Is it necessary to copy block before storing it in collection if I want to have 2 independent instances?

The above hopefully tells you that copying won't get you two independent instances of the captured __block variable. For that you need distinct __block variables to capture, which you get from distinct invocations of the function they are declared in. Every call to answer4() above returns a block which has captured a distinct/"independent instance" of the __block attributed variable x.

HTH more than it confuses!

Answer 2

First, in your code there is only one block instance created per call of f1, as there is only one ^{ } expression which is only run once. Even if there were multiple blocks, created in a particular call of f1, they would reference the same x variable, since it is a __block variable, so it is captured by reference. Also, copying a block does not create multiple instances of the block -- it simply moves the block from stack to the heap if it is not already on the heap.

It is necessary to copy the block before storing it in the collection, not because it will create multiple instances of the block (it doesn't), but because a block by default starts out on the stack as an optimization. If you will be storing it in a place that will outlive the scope where the block was created, you must "copy" the block which moves it from the stack to the heap (if it isn't there already). (The collection will "retain" the object that it needs to store, but retaining a block doesn't move it from the stack to the heap.) However, recent versions of the Clang compiler, when compiling in ARC, will implicitly add a copy when you pass a variable of block type into a function parameter of non-block object type (e.g. here, -[NSMutableArray addObject:], which takes type id), so you don't have to do it yourself.

Answer 3

First, The block store in both storage1 and storage2 is same block instance. Then, block store in storage2 can update i variable.
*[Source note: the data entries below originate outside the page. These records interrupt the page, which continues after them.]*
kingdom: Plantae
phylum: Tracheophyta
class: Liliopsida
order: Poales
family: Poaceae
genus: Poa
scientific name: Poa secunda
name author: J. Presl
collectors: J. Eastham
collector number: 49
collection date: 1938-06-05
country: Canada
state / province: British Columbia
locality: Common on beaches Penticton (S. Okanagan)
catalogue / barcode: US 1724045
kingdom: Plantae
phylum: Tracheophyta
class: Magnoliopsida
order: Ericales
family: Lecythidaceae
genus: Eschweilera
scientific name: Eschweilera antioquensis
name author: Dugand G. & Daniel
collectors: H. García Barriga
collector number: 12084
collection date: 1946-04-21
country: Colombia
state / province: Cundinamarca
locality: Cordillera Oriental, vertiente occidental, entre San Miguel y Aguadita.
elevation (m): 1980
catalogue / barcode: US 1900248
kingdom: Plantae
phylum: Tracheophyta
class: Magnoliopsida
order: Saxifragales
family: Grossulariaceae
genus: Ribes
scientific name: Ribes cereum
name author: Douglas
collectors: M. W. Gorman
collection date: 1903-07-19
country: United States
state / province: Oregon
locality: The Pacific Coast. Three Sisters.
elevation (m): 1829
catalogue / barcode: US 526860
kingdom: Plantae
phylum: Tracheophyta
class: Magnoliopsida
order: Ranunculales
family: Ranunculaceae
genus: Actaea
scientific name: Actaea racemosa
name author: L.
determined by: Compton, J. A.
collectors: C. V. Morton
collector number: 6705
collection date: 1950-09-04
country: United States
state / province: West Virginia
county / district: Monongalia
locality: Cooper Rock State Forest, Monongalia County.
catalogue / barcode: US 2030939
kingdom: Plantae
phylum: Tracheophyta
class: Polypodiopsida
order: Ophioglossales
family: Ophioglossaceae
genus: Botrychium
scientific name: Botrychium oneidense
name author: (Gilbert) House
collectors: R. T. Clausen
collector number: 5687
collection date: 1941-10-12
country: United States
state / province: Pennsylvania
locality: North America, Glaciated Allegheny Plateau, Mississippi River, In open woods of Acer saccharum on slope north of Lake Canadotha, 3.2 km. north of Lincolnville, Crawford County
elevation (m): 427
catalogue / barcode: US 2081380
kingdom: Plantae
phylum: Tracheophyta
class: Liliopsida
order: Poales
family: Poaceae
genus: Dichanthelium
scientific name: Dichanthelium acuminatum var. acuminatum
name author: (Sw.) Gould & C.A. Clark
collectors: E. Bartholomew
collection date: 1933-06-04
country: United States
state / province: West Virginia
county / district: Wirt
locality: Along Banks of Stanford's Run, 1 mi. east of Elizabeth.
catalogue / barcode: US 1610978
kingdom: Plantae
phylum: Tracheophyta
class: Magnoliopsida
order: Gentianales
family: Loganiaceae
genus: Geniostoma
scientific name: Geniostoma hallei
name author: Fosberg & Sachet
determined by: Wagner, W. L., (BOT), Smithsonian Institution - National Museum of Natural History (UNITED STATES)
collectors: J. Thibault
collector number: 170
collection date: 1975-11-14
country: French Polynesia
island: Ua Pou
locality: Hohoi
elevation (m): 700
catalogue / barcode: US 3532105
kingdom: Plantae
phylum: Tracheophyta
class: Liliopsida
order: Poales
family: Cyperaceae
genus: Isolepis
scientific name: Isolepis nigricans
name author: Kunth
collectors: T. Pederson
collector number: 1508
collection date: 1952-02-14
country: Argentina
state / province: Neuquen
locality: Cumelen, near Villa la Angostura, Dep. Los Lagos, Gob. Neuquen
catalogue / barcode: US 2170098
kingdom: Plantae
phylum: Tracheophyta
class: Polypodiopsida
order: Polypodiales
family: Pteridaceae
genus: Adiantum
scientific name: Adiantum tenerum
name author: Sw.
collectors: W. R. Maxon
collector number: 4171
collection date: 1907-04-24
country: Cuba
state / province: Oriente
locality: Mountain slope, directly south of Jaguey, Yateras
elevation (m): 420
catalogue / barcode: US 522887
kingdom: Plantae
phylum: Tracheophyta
Second, If you want to have 2 independent block instances. You must call Block_copy function.

Third, When you copy block, variable with __block specifier is same in both block. Impossible copy variable with __block specifier. Final, If you copy block also, 2 block will can update variable i.

According Apple document: https://developer.apple.com/library/archive/documentation/Cocoa/Conceptual/Blocks/Articles/bxVariables.html#//apple_ref/doc/uid/TP40007502-CH6-SW6

__block variables live in storage that is shared between the lexical scope of the variable and all blocks and block copies declared or created within the variable’s lexical scope. Thus, the storage will survive the destruction of the stack frame if any copies of the blocks declared within the frame survive beyond the end of the frame (for example, by being enqueued somewhere for later execution). Multiple blocks in a given lexical scope can simultaneously use a shared variable.